(Available data)

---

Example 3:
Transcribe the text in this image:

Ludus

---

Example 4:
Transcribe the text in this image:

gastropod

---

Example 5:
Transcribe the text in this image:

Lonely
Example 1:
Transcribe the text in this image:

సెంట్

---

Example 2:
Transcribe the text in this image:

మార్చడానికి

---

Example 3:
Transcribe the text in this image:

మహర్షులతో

(End Available data)

What you have to do
Each line of the data that holds "Example" should be copied.

Solution below
Example 3:
Example 4:
Example 5:
Example 1:
Example 2:
Example 3:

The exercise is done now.